MILAN — In recent years, disruption has been the dominant approach to re-energising storied fashion houses, often with spectacular results. Now, everybody wants to do a Gucci or a Balenciaga. But less extreme brand evolutions can also deliver results.
“I am sure nobody will use ‘hippie chic’ or ‘bohemian’ to describe my first collection,” said new Etro creative director Marco de Vincenzo, whose debut for the Italian house is set to take place on September 23 in Milan. “Instead, everybody will recognise the textile richness that for me is the real essence of the brand, to which I aim to add a stronger sense of freedom.”
De Vincenzo now oversees Etro’s women’s, men’s and homeware collections, which were previously split between siblings Veronica, Kean and Jacopo Etro. Of course, Etro is no longer a family business. In June 2021, LVMH-backed private equity fund L Catterton took a majority stake in the brand, triggering a leadership shakeup. In September 2021, Etro appointed a new CEO, former Dolce & Gabbana executive Fabrizio Cardinali, who hired De Vincenzo.
The designer, who began work on June 1st, was tasked with putting together a debut collection for Spring/Summer 2023. When we met, a couple of weeks before the show, De Vincenzo had seen most of his collection only in renderings. And yet he seemed unfazed, his creative process having begun when he started interviewing for the job last autumn.

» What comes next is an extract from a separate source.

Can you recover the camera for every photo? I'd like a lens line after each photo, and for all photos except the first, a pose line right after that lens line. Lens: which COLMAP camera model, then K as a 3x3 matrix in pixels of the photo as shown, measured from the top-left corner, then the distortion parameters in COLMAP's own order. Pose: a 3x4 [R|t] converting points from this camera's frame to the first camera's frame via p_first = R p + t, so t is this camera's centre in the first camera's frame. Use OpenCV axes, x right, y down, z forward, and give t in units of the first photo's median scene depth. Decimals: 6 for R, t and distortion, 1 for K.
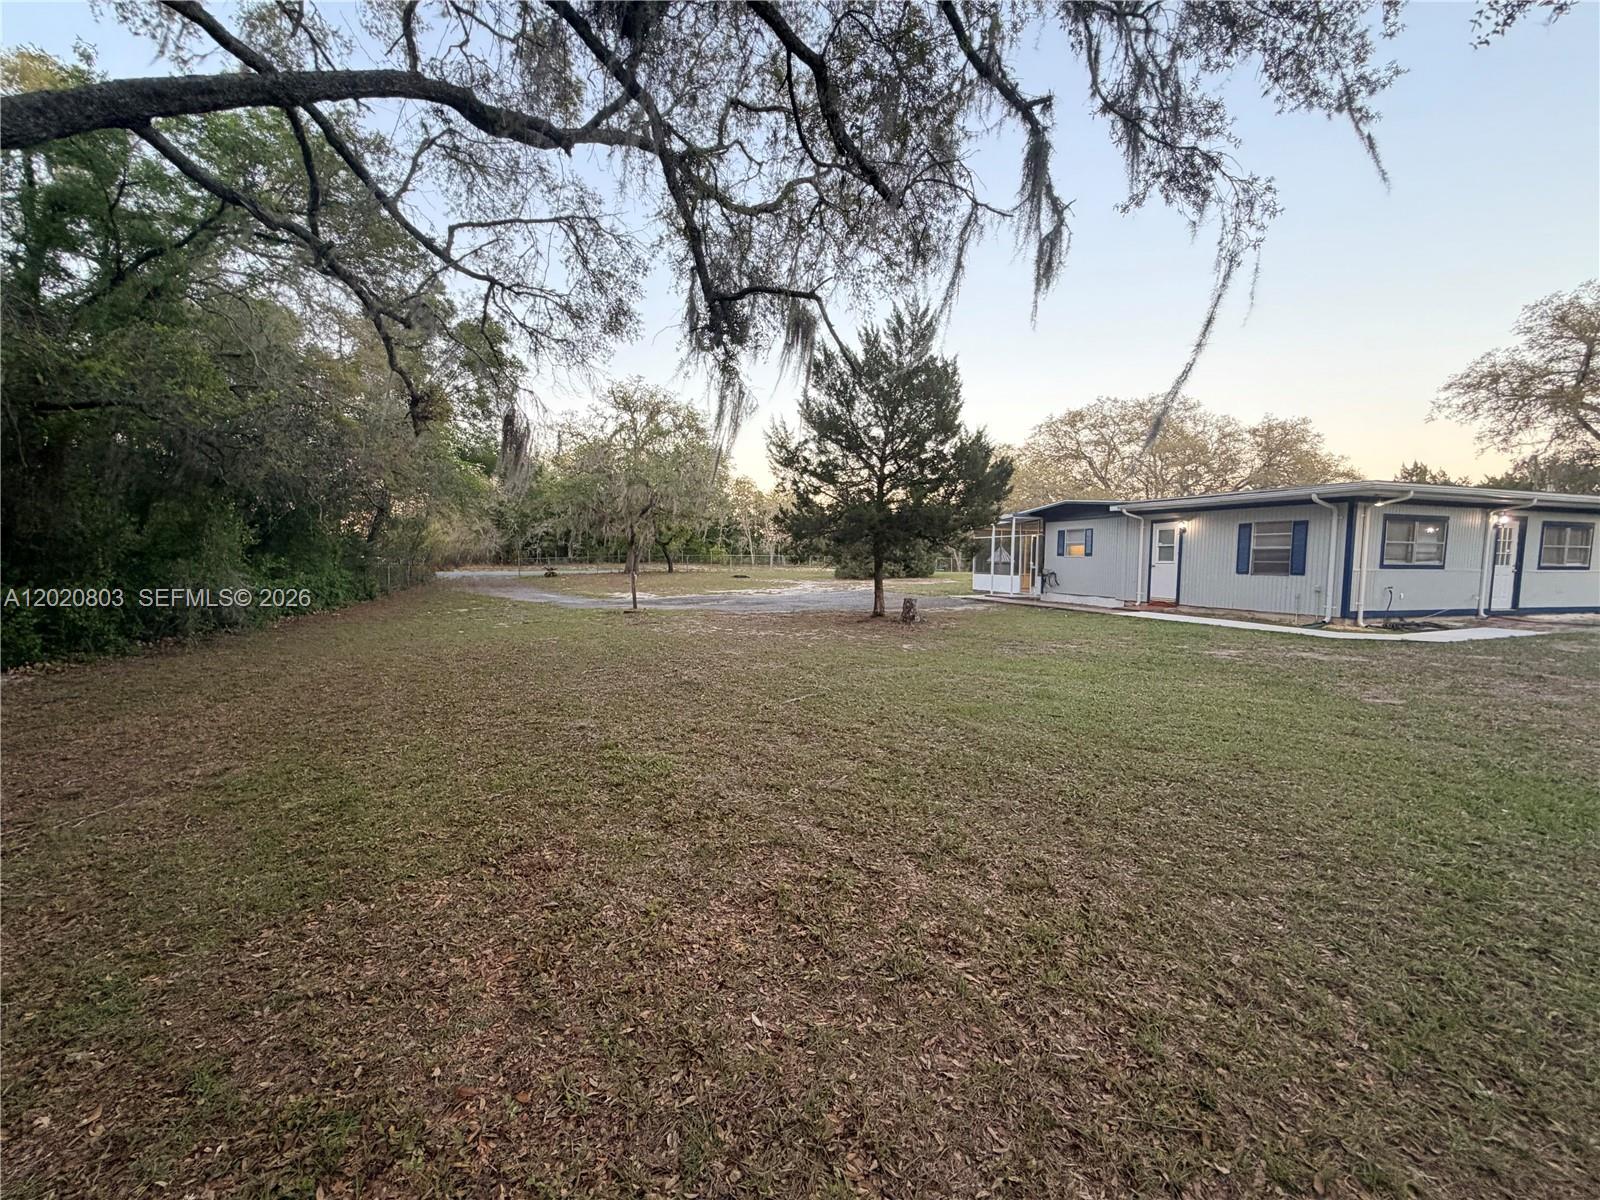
lens RADIAL K [[638.7, 0, 800.4], [0, 638.7, 604.5], [0, 0, 1]] dist [-0.002164, -0.000069]
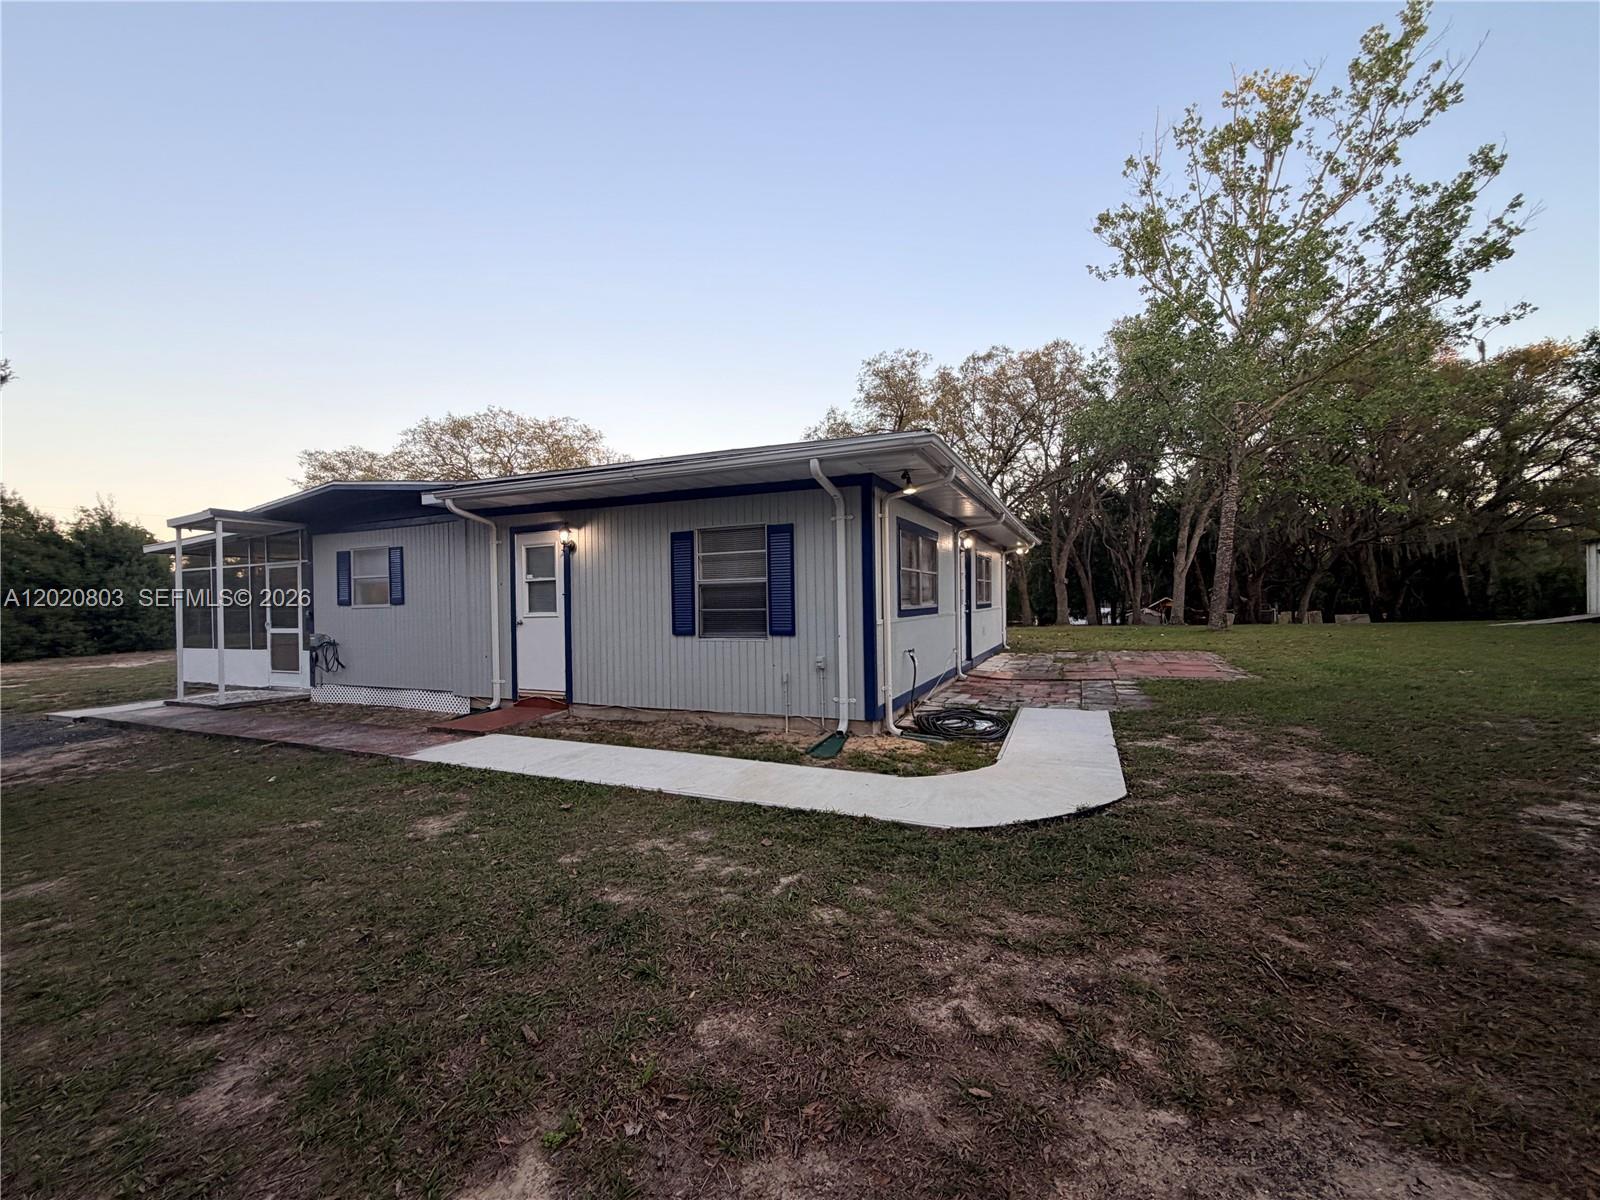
lens RADIAL K [[638.7, 0, 800.4], [0, 638.7, 604.5], [0, 0, 1]] dist [-0.002164, -0.000069]
pose [[0.666224, -0.024750, 0.745341, 0.351487], [0.077384, 0.996348, -0.036085, -0.042220], [-0.741726, 0.081718, 0.665706, 0.547958]]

“At Etro, the machine is well oiled and I am used to working around the clock, but I’ve also had quite some time to form my idea of what Etro should be, which is definitely not bourgeois nor boho,” he said. “That world, I think, is over.”
Gerolamo Etro, who founded the label in 1968, remains at the brand in the role of president and was instrumental in De Vincenzo’s appointment. The two share a passion for textiles. “Etro is thought of as a print brand, but that is wrong,” said De Vincenzo. “Etro is a textiles brand: that’s how the enterprise started in 1968, and this can be expanded in many ways; it’s a unique trait.”
De Vincenzo’s accessories experience was also crucial to his appointment, given the category’s centrality to Etro’s growth plans. In his twenty-plus years at Fendi, where he started working in 2000, De Vincenzo has contributed some seriously successful bags. So much so that, rather unusually, he remains Fendi’s leather goods director, despite the Etro role.
“I have simply added Etro to my workload,” De Vincenzo laughed. “Accessories are a fundamental part of what I have envisioned for Etro and this will be evident in the show.”
As for the clothes, De Vincenzo is likely to lean into his proclivity for colour, texture and the permutations of patterns and shape, taking the psychedelia and sense of wandering that are key parts of the Etro DNA in fresh directions. His off-kilter sensibility, fondness for visual stimulation and surreal sense of humour could help the brand tap younger consumers.
That said, De Vincenzo is not the most commercial of designers. His namesake label, which launched in 2009 and attracted investment from LVMH in 2014, folded in 2020 despite critical acclaim.
Still, he seems poised to shake up Etro in ways that are both inspiring for a new generation and sharply focused on the materiality of clothes and accessories-making. “I want to tell other stories at Etro, about the beauty that is rarely talked about: the beauty of making things.”